The year was 1925, and a local teacher in Dayton, Tennessee was accused of teaching his students about evolution. At that time, most folks held to the belief that the world was created by God in six 24-hour days, and did not want their children to be taught evolution. It was also technically illegal in the state of Tennessee to teach evolution, so the teacher was charged with a crime, and a court date was set.
The town grew crowded with visitors wanting to see the trial in person, and to see what punishment the teacher would receive. The town turned into something resembling a circus, and was dubbed “Monkey Town”. The trial was the main event of the summer; nothing else mattered. Emotions ran high, and the “mob mentality” of some caused them to talk of hurting the teacher, and giving him what he deserved. Frances Robinson, the drug-store owner’s 16-year-old daughter, was more than a little infatuated with the teacher, and dreamed of marrying him some day. She also began to consider what she believed about the origin of the world.
The trial and the main people involved in the trial are real, although exact conversation and scenes around town were added to make it more story-like. The character of Frances is fictional, although she was based loosely on the recollections of an elderly woman who told the author what it was like to live in the town of Dayton while the trial was going on.

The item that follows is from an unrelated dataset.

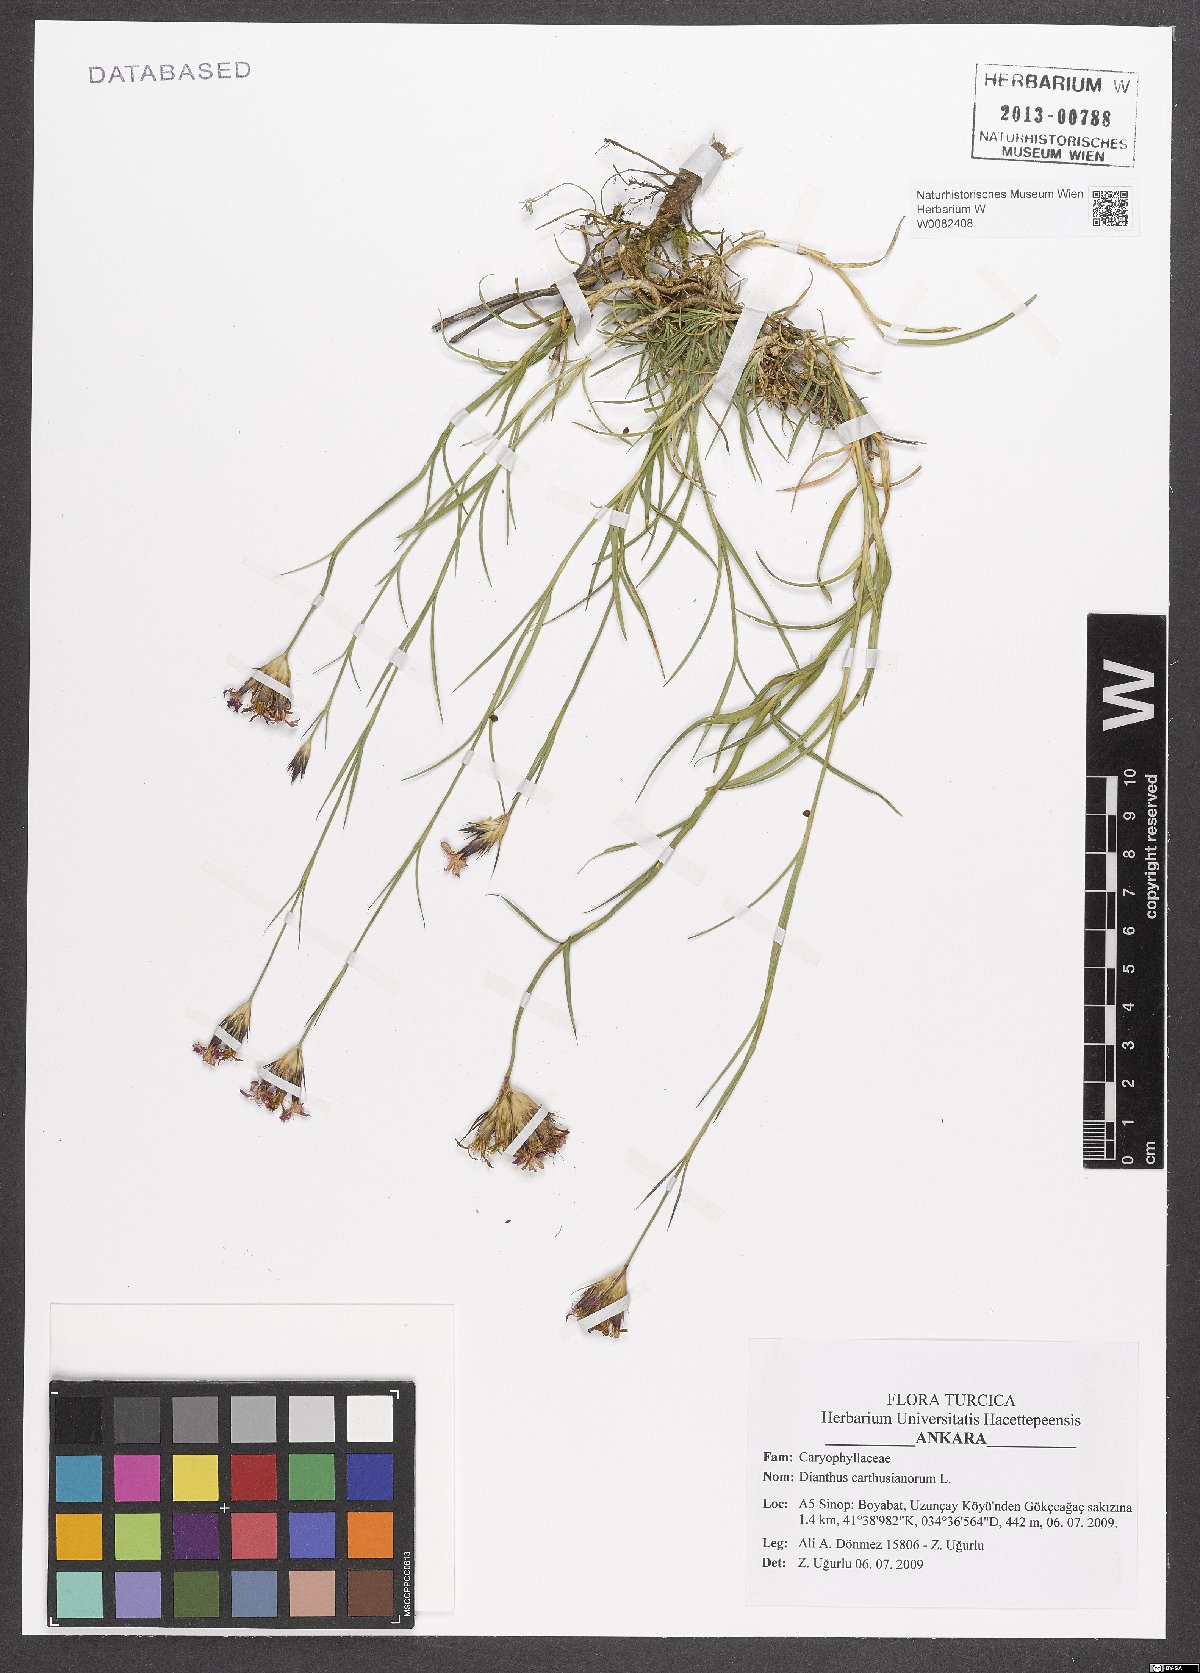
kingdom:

Frances is like everyone who reaches the age when they cross from childhood into adulthood. She is very loyal to her family and community, and wants to stand in unity with them. But she is also beginning to listen to opposing viewpoints, and has to form her own beliefs about the existence of God and the beginning of the world. She also has to decide whether it’s more important to agree with everyone around her, or think for herself. This book can be enjoyed by almost any age, from middle-school students to seniors.